U.S. Women’s Soccer Team Seeks Redemption Against Japan

Julie Johnson US Women's Soccer AP

Japan, who beat England in Wednesdy’s women’s World Cup semifinals, famously defeated the U.S. in the finals of the 2011 World Cup on penalty kicks. The U.S. team made a rematch possible through scoring, and defending of sorts, a penalty kick.

“We didn’t come here just to make the final,” American Carli Lloyd explained in a postgame interview after the victory over Germany. “We came here to win it, so we’re going to go after it.”

As they say about sports, momentum is everything, and with the tournament’s leading goal scorer set to break the ice of the then 0-0 game in the 63rd minute, the tide seemed to be turning in Germany’s favor.

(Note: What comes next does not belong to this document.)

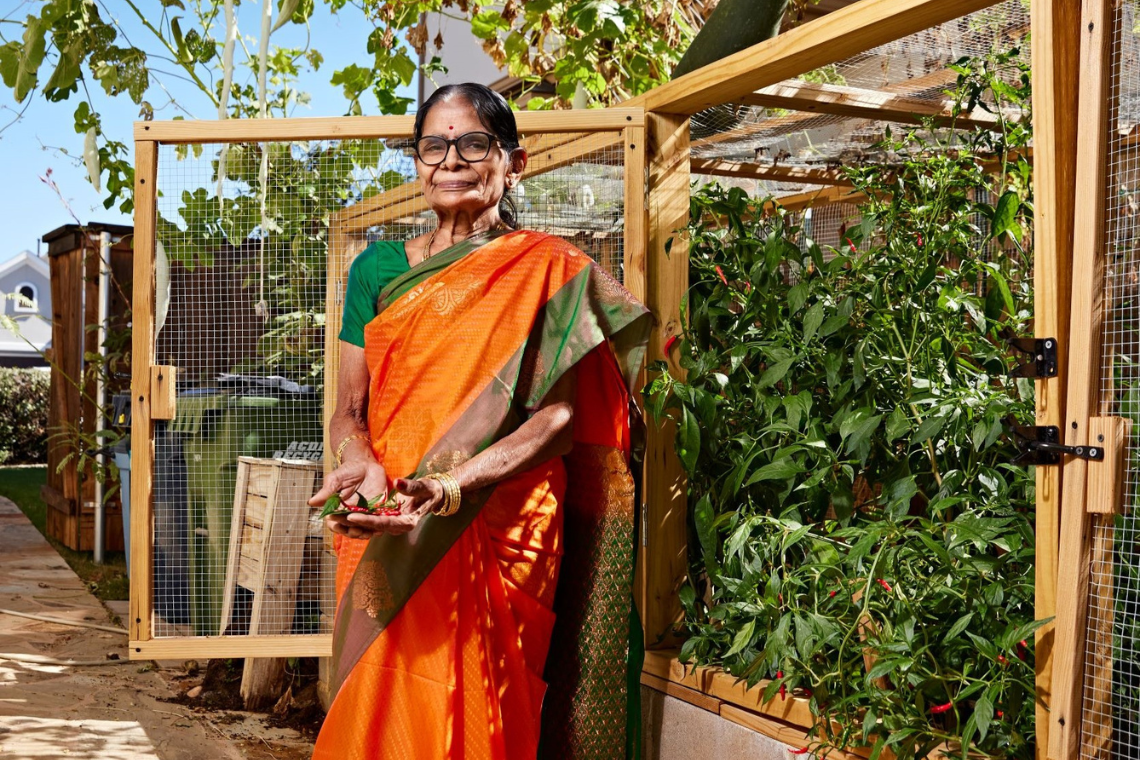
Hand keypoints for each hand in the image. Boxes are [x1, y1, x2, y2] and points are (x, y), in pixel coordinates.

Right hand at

Célia Šašić had scored twice from the penalty spot against France in the quarterfinals, once to equalize and once in the penalty shootout. The German woman’s team had never missed a penalty in their World Cup history. Everything pointed to a 1-0 German advantage.

And then … she missed!

U.S. goalie Hope Solo dived right, Šašić shot left but wide of the net, enabling the US to extend their 483 minute shutout streak. While most of the blame surely lies with Šašić for missing the shot, apparently there was something else in play.

“You do what you can. I did the stall tactic, it worked,” said Solo in an interview with FS1.

The idea behind the stall tactic was to take as much time as possible before the shot, in order to get inside Šašić’s head and have her overthink the shot. Clearly the tactic worked, much to the chagrin of the German squad which looked to rebound from a disappointing quarterfinal exit on home soil four years ago.

“It was a big chance and I am very sorry for the team. It was a great chance. [The goalie] shouldn’t influence me, my job is to score the goal” said a dejected Šašić after the game.

Seizing upon their opponent’s mistake, the U.S. were awarded a penalty shot of their own just minutes later with a controversial call that did not sit right with German coach Silvia Neid. Already upset that American defender Julie Johnston was given only a yellow card instead of a red on the play that led up to Germany’s penalty, Neid couldn’t help but show her disappointment.

“It was clearly outside the penalty area and it could be seen quite clearly on the television,” said Neid following the game. “Of course, I’m very, very sad about this, that this penalty shot decided the match. What am I going to do though? A referee decision is something I have to live with. I am very sad about it, but I cannot change it.”

The foul did appear to occur outside of the box but due to a new FIFA ruling that allows for penalties to be called on plays that carry into the box, the U.S. were awarded the opportunity from 12 yards out. U.S. midfielder Carli Lloyd capitalized and put the U.S. ahead. On the 84rd minute, Lloyd set up a Kelley O’Hara goal with a beautiful volley that sealed the semifinal win for the Americans.

The U.S. team now looks to avenge their brutal finals loss at the hands of the Japanese four years ago, and this time on North American soil and with a home crowd behind them.

The final will be played Sunday at 7 p.m. Eastern in Vancouver.